Stored data entries
######

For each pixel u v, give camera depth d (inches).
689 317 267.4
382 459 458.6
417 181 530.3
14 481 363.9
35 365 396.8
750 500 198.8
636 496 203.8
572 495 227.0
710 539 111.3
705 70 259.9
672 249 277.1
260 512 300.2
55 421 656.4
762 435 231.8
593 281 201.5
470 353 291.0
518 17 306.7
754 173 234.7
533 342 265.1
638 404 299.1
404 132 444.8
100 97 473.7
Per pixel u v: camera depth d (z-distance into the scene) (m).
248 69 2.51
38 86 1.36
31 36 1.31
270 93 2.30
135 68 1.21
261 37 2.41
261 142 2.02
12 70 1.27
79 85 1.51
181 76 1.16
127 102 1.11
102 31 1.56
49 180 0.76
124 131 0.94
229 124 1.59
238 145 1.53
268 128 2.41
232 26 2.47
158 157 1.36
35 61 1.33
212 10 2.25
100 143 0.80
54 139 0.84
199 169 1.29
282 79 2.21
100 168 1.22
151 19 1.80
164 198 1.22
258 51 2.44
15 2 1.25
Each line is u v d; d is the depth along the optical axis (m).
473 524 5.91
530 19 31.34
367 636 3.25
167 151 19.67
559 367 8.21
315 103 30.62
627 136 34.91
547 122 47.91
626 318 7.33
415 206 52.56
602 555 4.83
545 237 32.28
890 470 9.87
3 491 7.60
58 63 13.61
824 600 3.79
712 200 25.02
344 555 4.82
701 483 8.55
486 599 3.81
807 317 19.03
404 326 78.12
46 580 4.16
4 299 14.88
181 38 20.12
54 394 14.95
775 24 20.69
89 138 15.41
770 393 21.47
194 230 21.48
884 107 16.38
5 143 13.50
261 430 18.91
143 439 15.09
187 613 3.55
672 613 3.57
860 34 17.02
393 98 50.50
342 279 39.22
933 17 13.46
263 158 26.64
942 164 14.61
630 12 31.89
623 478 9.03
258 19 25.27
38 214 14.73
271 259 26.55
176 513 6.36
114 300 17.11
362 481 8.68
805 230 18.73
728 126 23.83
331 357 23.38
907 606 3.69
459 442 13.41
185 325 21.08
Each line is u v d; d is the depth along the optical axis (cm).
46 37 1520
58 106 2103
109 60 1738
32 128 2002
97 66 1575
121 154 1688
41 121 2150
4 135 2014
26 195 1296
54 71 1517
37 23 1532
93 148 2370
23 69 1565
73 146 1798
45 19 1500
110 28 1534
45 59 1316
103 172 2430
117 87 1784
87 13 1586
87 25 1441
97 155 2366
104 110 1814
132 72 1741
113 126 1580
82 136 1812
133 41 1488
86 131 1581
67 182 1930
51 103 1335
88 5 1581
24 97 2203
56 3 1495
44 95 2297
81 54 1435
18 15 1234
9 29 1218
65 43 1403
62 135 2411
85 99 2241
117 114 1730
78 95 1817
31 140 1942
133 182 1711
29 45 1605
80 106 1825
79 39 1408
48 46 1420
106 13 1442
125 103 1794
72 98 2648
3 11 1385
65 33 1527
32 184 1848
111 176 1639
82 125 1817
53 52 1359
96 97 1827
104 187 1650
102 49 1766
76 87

######

### TASK TO COMPLETE:
Wherever the word "optical" appears in a line of the data above, copy that line.

### ANSWER TO THIS PROBLEM:
Each line is u v d; d is the depth along the optical axis (m).
Each line is u v d; d is the depth along the optical axis (cm).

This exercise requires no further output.